Action item:
Lines in the listing below that include the word "inches" need to be copied.

Listed records:
──────────
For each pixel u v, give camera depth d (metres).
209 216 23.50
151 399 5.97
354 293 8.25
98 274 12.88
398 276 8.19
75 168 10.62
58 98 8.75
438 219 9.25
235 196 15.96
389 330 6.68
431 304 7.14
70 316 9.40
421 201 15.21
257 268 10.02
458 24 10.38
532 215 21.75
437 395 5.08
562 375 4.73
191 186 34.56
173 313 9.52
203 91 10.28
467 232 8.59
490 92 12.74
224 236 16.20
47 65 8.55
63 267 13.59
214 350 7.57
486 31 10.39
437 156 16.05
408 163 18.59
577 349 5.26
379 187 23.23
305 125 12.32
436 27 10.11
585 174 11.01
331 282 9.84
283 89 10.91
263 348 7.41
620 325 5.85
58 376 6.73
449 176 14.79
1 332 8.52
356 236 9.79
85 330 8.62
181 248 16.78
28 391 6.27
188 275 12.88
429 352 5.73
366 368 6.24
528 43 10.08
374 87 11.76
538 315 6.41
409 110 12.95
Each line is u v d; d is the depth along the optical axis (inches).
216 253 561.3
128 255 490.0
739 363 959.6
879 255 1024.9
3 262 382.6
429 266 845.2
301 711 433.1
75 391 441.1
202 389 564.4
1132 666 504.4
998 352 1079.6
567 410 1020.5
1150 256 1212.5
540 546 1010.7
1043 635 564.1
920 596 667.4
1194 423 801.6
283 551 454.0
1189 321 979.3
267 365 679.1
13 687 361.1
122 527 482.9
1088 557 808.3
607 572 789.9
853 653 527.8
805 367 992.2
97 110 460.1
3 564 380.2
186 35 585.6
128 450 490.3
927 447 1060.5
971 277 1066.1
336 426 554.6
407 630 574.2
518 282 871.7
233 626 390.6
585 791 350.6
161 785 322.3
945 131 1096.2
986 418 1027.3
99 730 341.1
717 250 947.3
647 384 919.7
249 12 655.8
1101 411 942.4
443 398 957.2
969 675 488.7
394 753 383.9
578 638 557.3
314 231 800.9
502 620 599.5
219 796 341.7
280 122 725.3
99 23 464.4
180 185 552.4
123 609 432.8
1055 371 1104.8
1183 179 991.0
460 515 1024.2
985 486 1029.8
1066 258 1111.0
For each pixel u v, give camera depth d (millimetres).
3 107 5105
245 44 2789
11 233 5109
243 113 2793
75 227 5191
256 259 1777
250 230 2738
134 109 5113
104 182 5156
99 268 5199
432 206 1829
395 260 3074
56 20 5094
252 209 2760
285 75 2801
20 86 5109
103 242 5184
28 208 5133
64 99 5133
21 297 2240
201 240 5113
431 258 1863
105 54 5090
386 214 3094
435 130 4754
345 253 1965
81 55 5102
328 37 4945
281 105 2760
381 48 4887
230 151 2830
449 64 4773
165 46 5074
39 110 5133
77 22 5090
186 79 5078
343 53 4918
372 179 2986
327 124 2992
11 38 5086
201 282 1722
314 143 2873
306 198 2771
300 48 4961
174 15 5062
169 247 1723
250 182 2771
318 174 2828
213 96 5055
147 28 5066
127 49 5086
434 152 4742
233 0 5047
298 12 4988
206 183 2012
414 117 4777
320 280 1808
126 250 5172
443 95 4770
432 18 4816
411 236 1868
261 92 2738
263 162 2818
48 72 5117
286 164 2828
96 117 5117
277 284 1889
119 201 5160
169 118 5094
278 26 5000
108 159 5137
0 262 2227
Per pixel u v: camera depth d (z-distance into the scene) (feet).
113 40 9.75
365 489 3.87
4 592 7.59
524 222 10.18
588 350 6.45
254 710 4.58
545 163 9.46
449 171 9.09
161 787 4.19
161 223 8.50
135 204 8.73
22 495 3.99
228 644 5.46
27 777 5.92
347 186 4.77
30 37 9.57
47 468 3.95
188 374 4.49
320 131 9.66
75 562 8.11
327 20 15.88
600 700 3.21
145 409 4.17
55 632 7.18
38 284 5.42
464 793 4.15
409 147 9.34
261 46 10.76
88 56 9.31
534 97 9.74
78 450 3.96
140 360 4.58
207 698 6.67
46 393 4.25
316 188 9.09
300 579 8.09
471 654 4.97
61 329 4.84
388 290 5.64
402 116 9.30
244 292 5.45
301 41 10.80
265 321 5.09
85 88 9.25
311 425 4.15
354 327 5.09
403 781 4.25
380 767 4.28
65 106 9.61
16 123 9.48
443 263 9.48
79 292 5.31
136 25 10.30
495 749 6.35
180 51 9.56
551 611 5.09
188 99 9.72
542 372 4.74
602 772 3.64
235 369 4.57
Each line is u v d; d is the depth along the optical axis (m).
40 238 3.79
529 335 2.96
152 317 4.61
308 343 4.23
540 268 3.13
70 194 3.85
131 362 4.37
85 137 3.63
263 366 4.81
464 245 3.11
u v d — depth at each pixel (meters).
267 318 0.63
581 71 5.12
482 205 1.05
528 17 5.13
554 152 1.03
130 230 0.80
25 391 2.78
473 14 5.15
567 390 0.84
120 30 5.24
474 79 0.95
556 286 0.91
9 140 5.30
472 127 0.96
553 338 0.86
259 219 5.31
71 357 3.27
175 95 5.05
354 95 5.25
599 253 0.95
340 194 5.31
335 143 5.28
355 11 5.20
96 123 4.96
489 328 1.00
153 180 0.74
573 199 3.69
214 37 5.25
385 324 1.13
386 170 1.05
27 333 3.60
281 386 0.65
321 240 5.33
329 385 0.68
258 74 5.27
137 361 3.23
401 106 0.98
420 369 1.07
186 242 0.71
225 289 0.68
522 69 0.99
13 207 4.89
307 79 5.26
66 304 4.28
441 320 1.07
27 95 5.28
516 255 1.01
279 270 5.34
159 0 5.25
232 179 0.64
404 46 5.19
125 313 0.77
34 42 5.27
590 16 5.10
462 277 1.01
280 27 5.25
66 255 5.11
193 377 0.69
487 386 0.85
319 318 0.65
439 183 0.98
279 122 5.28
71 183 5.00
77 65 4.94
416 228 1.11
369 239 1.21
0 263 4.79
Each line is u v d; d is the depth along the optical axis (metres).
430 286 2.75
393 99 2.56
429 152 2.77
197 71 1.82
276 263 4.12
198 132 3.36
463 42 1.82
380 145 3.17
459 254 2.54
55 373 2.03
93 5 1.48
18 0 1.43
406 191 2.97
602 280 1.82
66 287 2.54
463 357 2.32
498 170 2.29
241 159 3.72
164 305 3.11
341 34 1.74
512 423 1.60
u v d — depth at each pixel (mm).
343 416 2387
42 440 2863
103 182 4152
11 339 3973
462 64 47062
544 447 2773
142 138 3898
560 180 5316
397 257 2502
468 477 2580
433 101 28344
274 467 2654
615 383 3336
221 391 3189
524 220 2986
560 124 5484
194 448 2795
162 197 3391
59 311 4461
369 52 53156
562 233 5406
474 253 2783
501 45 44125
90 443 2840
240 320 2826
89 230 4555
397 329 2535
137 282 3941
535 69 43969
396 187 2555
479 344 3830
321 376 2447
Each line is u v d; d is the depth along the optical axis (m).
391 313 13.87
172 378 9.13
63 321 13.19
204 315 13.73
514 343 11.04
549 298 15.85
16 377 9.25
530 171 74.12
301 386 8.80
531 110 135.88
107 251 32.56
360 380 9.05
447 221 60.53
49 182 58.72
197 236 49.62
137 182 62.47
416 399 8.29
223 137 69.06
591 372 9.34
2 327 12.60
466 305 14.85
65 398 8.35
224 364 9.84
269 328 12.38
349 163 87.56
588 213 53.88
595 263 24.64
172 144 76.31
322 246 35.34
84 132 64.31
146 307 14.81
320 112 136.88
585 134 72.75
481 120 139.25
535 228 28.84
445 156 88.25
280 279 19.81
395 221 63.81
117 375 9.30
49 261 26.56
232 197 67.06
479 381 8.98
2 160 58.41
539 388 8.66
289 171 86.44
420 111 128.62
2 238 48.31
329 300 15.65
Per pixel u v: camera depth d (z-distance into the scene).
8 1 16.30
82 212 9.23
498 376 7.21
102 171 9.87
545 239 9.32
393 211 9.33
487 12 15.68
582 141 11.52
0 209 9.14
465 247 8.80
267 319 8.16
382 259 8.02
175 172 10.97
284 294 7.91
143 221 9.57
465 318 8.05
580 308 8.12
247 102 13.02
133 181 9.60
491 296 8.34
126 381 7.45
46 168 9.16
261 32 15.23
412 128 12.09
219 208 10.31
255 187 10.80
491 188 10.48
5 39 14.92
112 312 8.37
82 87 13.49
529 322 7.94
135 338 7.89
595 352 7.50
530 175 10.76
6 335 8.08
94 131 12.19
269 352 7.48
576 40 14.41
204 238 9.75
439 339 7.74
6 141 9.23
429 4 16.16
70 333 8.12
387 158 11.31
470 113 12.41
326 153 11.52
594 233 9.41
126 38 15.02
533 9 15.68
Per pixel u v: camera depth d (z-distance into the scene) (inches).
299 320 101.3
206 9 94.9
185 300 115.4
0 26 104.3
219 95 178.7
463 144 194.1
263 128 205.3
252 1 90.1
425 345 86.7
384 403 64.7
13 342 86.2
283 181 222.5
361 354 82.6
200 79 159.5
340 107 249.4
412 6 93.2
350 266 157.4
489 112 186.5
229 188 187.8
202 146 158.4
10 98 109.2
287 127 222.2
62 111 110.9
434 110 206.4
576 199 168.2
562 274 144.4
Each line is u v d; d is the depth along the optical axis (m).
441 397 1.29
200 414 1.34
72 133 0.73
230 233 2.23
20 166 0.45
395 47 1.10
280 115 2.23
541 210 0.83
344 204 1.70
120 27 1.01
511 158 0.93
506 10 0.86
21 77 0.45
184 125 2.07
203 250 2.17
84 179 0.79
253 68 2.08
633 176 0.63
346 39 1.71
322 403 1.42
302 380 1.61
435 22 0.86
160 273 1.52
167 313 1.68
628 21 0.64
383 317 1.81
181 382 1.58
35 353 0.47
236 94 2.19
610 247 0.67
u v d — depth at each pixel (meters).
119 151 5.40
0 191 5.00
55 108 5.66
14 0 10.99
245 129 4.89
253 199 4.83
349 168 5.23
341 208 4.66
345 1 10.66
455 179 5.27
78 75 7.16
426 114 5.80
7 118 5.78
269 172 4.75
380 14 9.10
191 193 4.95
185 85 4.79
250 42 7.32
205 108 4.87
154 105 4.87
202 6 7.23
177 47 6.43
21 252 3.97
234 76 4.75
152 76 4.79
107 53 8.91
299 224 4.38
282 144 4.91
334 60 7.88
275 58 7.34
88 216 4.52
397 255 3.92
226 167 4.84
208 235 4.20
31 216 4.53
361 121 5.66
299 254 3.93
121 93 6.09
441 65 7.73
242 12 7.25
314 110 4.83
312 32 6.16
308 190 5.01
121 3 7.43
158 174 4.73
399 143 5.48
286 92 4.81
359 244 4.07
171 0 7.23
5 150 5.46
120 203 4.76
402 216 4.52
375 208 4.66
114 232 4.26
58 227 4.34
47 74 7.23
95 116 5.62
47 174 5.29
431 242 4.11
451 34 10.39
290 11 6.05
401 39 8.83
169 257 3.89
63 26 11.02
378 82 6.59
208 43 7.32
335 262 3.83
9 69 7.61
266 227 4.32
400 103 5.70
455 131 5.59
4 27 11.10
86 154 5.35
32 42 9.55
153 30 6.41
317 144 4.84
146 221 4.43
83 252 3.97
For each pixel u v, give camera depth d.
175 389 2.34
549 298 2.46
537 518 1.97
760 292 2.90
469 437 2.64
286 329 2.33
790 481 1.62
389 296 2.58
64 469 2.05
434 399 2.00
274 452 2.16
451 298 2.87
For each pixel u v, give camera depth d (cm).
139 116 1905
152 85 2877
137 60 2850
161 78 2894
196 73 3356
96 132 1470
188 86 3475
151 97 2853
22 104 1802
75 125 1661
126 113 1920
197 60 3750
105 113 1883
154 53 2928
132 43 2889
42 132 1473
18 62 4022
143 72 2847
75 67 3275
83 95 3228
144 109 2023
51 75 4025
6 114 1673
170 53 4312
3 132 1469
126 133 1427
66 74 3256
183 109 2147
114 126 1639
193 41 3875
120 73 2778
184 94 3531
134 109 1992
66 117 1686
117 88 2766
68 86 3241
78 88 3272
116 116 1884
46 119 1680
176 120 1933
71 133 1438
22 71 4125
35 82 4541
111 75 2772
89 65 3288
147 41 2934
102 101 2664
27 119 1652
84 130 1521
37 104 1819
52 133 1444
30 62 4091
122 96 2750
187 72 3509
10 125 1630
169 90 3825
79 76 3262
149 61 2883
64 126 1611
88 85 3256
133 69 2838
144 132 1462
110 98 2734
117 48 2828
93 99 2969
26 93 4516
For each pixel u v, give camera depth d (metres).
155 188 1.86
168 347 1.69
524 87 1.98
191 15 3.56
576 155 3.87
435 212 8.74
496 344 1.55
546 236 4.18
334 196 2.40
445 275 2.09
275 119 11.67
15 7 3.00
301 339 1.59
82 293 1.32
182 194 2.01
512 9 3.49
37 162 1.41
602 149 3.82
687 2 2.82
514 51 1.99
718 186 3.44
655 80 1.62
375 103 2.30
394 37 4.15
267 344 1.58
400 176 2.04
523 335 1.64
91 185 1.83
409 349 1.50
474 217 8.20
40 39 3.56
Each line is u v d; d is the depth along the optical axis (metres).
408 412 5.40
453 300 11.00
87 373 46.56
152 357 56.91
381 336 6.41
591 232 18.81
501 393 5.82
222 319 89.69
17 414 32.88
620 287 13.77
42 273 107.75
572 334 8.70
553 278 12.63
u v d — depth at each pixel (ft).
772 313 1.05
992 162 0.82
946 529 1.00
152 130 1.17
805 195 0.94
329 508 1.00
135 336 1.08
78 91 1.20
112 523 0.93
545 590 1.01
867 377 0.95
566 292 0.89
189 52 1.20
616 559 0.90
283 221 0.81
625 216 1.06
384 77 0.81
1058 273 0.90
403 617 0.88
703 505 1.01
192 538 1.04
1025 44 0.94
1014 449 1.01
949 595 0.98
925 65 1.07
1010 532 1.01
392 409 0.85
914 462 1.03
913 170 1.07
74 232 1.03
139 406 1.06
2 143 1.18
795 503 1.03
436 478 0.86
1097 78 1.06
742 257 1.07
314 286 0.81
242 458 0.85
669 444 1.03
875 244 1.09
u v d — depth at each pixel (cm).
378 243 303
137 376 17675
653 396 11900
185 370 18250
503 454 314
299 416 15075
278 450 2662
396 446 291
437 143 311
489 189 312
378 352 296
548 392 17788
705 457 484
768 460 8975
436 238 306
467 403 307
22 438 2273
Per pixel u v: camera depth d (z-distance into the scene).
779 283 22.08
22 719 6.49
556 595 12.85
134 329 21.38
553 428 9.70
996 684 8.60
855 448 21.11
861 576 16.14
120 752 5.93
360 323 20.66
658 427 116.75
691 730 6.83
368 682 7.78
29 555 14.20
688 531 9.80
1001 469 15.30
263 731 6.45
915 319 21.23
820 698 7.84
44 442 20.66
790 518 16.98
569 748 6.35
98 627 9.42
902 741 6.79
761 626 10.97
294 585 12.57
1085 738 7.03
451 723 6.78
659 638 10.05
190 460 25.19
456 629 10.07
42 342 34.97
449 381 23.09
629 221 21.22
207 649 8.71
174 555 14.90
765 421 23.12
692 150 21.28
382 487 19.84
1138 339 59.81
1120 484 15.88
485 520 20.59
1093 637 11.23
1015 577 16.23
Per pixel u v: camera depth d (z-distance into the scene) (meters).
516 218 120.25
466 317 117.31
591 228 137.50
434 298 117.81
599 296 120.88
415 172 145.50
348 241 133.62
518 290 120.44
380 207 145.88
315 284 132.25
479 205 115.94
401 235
──────────
The answer:
Each line is u v d; d is the depth along the optical axis (inches).
Per pixel u v: camera depth d (z-distance into the scene) (inches).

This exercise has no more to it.